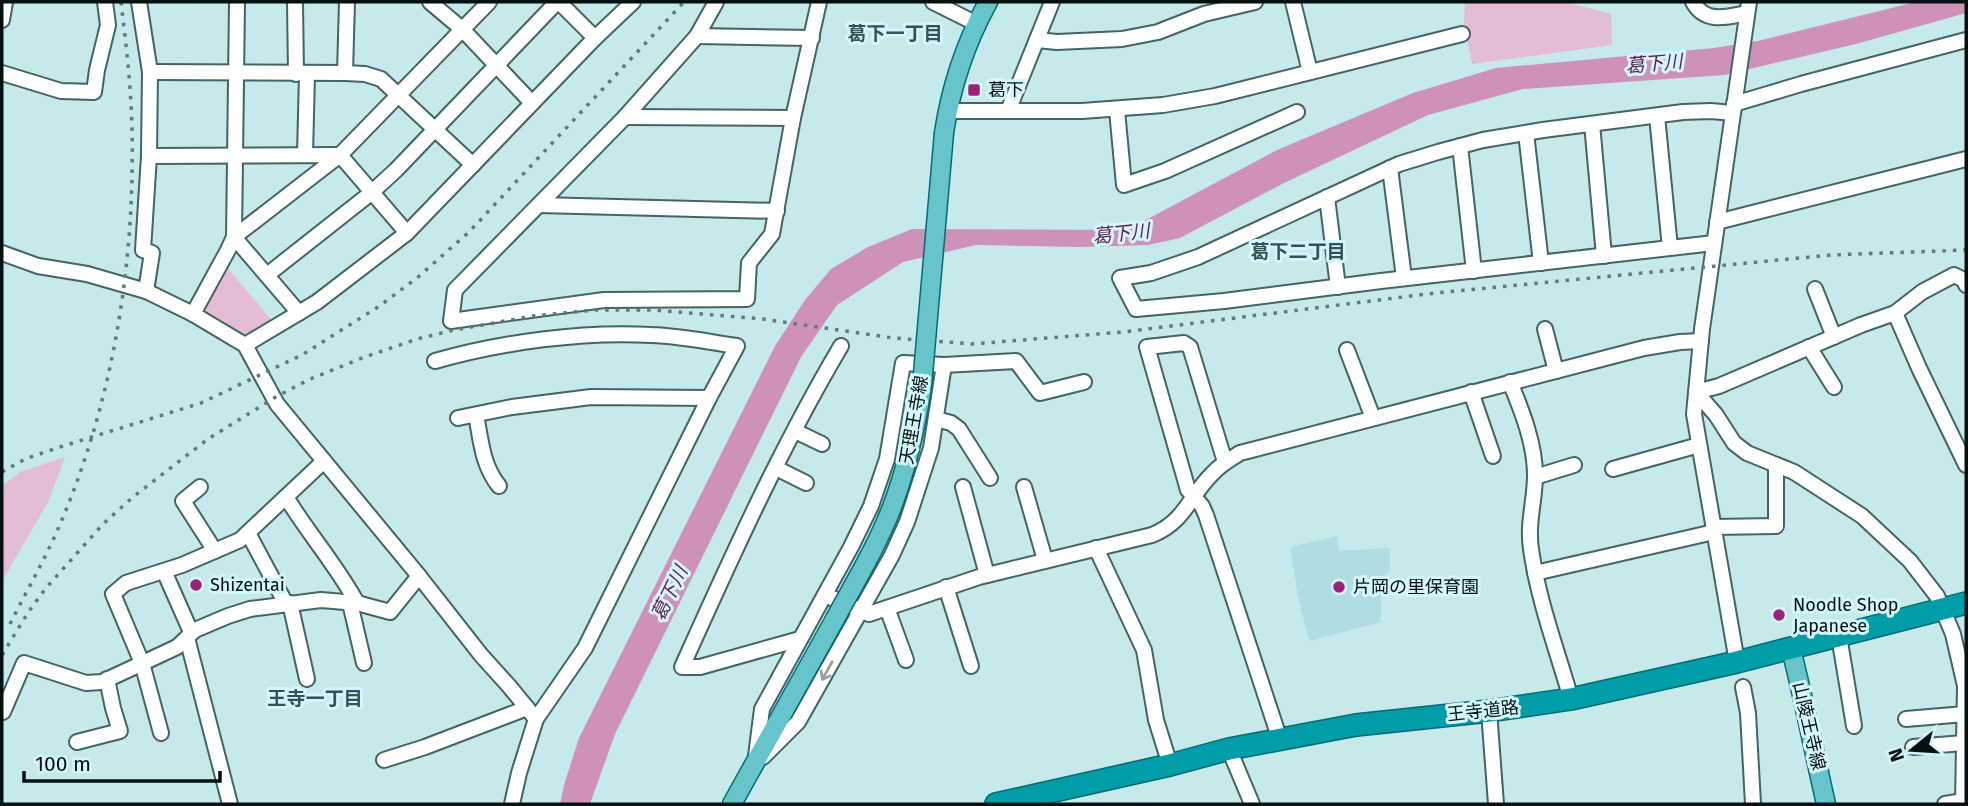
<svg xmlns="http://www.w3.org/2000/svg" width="1968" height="806" viewBox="0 0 1968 806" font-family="'Fira Sans','Noto Sans JP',sans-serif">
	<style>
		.built { fill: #b0dde1 }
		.green { fill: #e4bcd5 }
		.water { fill: #ce91b8 }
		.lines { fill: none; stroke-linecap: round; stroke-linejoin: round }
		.minor-casing { stroke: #446467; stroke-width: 18 }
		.major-casing { stroke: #026c73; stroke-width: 21 }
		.highway-casing { stroke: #026c73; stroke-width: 24 }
		.minor { stroke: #fff; stroke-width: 14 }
		.major { stroke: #67c4cb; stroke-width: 18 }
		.highway { stroke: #019da8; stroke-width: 21 }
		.rail { stroke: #62787a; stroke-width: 3.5; stroke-dasharray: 3.5 7; stroke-linecap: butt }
		.major-bridge-casing { stroke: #026c73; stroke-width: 21; stroke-linecap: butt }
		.major-bridge { stroke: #67c4cb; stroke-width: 18 }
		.oneway { stroke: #9b9fa0 }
		.poi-dot { fill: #9b227b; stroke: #d3f6fa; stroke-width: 2.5 }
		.labels { text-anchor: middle; stroke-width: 6; stroke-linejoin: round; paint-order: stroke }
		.poi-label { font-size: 18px; fill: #051011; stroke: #d3f6fa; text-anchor: start }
		.street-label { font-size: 18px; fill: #051011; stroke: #d3f6fa }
		.neighbourhood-label { font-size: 19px; font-weight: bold; fill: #335255; stroke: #d3f6fa }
		.water-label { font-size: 19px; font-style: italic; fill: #621a4d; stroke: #d3f6fa }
	</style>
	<rect width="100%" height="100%" fill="#c6e9ec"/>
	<!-- built -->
	<polygon class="built" points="1337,536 1339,551 1390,548 1390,571 1381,578 1381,622 1309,641 1298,596 1290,547"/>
	<!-- green -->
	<g class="green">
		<polygon points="1465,2 1566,2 1611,14 1612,45 1472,64 1464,21"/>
		<polygon points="226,266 272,321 248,337 207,315 205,304"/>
		<polygon points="65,457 48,502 2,581 2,486 20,472"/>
	</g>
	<!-- water -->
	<polygon class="water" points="1916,2 1966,2 1966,13 1856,44 1724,75 1523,89 1428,115 1284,183 1180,238 1148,245 1080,247 976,245 903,262 837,305 801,357 615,734 590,804 560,804 564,785 579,738 775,346 805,300 831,269 868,247 912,229 1127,230 1277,150 1413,93 1496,68 1714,48 1758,41"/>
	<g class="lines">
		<!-- minor casing -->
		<g class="minor-casing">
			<g id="minor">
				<polyline points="139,2 150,72 149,156 143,250 152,253 146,291"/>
				<polyline points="295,2 296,74"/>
				<polyline points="430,2 462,29 532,103"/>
				<polyline points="559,2 595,38"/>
				<polyline points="716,2 697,36 625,117 455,290 451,321 604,300 747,299 749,263 772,234 793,118 819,2"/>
				<polyline points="933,2 977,24"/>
				<polyline points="1293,2 1310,72"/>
				<path d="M1693,2c12,22 34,15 54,11"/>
				<polyline points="2,20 5,2"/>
				<polyline points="697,36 812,38"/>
				<polyline points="1037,40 1057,42 1122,39 1158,32 1204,14 1255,2"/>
				<polyline points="150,72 345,73 365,74 381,79 473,165"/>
				<polyline points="2,73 61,91 94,92 97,70 108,25 105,2"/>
				<polyline points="345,73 347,2"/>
				<polyline points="1734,104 1801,84 1966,40"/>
				<polyline points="1117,110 1124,185 1165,171 1297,112"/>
				<polyline points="948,111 1082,111 1163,105 1215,96 1462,34"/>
				<polyline points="1008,111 1052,2"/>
				<polyline points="1657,116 1670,248"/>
				<polyline points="625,117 793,118"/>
				<polyline points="1592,124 1604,256"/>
				<polyline points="1526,133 1541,263"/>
				<polyline points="1460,146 1474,271"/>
				<polyline points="305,155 307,74"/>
				<polyline points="149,156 340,155 407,233"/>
				<polyline points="1390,168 1404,278"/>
				<polyline points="1327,197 1338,287"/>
				<polyline points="539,205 777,211"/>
				<polyline points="1717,222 1966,159"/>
				<polyline points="1714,243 1381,281 1224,301 1136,309 1120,278 1151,273 1198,257 1399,164 1438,152 1483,140 1543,130 1683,112 1711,111 1733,113"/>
				<polyline points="2,253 38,266 87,274 146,291 193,314 245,345 277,404 419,576 481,655 509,686 536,719"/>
				<polyline points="267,275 371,193 396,170 557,2"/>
				<polyline points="1815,289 1834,337"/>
				<polyline points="299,313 234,237 340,155 489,2"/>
				<polyline points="1895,313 1919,368 1966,465"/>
				<polyline points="193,314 228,250 234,237 237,2"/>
				<polyline points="1545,329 1556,371"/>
				<polyline points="245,345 317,302 407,233 595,38 633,2"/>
				<polyline points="1809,347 1834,387"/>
				<polyline points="1347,350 1373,418"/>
				<path d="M435,361c68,-19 147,-30 217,-26 29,1 57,7 85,11l-28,52 -124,250 -49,71 -17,54 -7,31"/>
				<path d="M1510,382c12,29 25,62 25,93 0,26 -8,48 -4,74 7,51 26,101 40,150"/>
				<polyline points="1471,392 1493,456"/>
				<path d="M476,415c5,25 6,50 23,71"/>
				<polyline points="458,418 512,407 591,397 709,398"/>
				<polyline points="936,419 951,423 959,429 990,478"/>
				<polyline points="795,431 822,444"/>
				<polyline points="1225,462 1190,347 1184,343 1147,347 1188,490 1202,506 1206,515 1280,740"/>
				<polyline points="776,468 806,483"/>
				<polyline points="1613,469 1699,445"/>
				<polyline points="1535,477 1574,465"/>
				<polyline points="200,487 183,501 215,551"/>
				<polyline points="963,487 987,575"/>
				<polyline points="1024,487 1045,560"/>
				<path d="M286,497c22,36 51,69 71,106"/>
				<polyline points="1713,527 1776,526 1776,465"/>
				<polyline points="248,533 286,604"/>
				<polyline points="1096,548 1144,650 1156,720 1170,765"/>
				<polyline points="164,571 191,632"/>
				<polyline points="1535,573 1714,532"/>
				<polyline points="946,587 971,666"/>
				<path d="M825,595l44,19 110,-37 173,-42c34,-14 37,-39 61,-62 8,-9 17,-14 27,-20l404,-105 36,-6 21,-1"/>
				<polyline points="290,603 307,679"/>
				<polyline points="350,603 364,663"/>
				<polyline points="887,608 906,660"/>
				<polyline points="1839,636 1854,726"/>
				<polyline points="187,638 230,804"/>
				<path d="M800,639l-100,28h-18c49,-109 98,-218 159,-321"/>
				<polyline points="1737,662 1694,414 1702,329 1749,2"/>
				<polyline points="1743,687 1748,713 1753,804"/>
				<polyline points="1489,711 1496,804"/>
				<polyline points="3,712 24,663 86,683 102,682 177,647 195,630 228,616 250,609 321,600 357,603 390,612 419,576"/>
				<polyline points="1906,719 1965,714"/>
				<polyline points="161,733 142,663 113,594 126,583 182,565 240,540 324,461"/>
				<polyline points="77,742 120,731 113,708 107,679"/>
				<polyline points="1913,747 1964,743"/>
				<polyline points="1229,749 1252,804"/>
				<polyline points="756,756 762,709 851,547 871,506 887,459 903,363 944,365 1016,361 1040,393 1084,382"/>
				<polyline points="763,757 798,722 892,555 907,522 931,448 944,365"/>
				<polyline points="384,760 425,747 527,708"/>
				<polyline points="1945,804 1963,801"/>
				<polyline points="1963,804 1965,686 1953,634 1937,596 1910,561 1862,516 1794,472 1747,453 1734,443 1716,415 1696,392 1719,386 1861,325 1895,313 1922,292 1954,275 1964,280 1966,285"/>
			</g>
		</g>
		<!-- major casing -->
		<g class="major-casing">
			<g id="major">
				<path d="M944,133c7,-47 21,-89 44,-131"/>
				<path d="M1791,649c13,51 23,103 35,155"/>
				<polyline points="732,804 835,619"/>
			</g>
		</g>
		<!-- highway casing -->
		<g class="highway-casing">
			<polyline id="highway" points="996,804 1170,765 1229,749 1356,725 1489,711 1571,699 1737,662 1966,603"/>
		</g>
		<!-- minor -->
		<use href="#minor" class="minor"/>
		<!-- major -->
		<use href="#major" class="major"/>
		<!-- highway -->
		<use href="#highway" class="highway"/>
		<!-- rail -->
		<g class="rail">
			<polyline points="2,472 25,459 60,447 201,403 302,355 378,307 417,278 469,232 684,2"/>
			<path d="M10,624c16,-32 34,-63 48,-95 55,-126 77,-264 74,-400 -1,-43 -6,-85 -11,-127"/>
			<polyline points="2,655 29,611 46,588 103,524 133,497 208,439 274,398 308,380 362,358 417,339 454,330 533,316 595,310 653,310 763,319 893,338 972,344 1123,332 1435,293 1831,255 1966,250"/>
		</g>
		<!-- major-bridge casing -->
		<g class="major-bridge-casing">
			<path id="major-bridge" d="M835,619c20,-37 42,-73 57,-112 15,-40 24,-80 30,-121l22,-253"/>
		</g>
		<!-- major-bridge -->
		<use href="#major-bridge" class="major-bridge"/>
	</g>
	<!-- one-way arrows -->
	<defs><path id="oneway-shaft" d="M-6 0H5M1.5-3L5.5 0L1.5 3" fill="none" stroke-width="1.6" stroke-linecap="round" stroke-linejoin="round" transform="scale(1.75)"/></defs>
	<use class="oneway" href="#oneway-shaft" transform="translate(827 671) rotate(119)"/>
	<!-- markers -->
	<g class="poi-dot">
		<rect x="967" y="83" width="14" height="14" rx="3.5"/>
		<circle cx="196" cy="585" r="7"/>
		<circle cx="1339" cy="587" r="7"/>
		<circle cx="1779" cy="615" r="7"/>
	</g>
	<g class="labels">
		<!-- poi labels -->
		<g class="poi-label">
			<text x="988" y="96">葛下</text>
			<text x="210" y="591">Shizentai</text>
			<text x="1353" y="593">片岡の里保育園</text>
			<text x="1793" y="611">Noodle Shop<tspan x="1793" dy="21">Japanese</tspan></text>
		</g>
		<!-- street labels -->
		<g class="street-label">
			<text transform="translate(914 420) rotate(-80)" y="6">天理王寺線</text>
			<text transform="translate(1483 711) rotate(-6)" y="6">王寺道路</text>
			<text transform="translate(1809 726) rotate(77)" y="6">山陵王寺線</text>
		</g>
		<!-- neighbourhood labels -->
		<g class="neighbourhood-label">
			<text x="895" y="40">葛下一丁目</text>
			<text x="1298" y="258">葛下二丁目</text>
			<text x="315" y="705">王寺一丁目</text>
		</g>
		<!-- water labels -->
		<g class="water-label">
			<text transform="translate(1654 63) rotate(-5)" y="7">葛下川</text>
			<text transform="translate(1121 233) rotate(-6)" y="7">葛下川</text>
			<text transform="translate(669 593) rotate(-64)" y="7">葛下川</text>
		</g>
	</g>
	<!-- border -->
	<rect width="1968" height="806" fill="none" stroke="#051011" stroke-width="7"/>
	<!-- north arrow -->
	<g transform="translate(1912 750) rotate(252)" stroke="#d3f6fa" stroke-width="5" paint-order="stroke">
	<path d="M0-5L12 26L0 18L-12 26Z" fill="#051011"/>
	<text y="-10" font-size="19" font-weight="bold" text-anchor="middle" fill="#051011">N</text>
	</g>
	<!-- scale -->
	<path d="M24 771v10h196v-10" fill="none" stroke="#051011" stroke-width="3.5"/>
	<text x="35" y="771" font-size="21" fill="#051011" stroke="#d3f6fa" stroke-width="5" paint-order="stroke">100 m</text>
</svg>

### YOUR ASSIGNMENT:
Show every line from the entries above in which the word "lines" appears.

### WRITTEN SOLUTION:
		.lines { fill: none; stroke-linecap: round; stroke-linejoin: round }
	<g class="lines">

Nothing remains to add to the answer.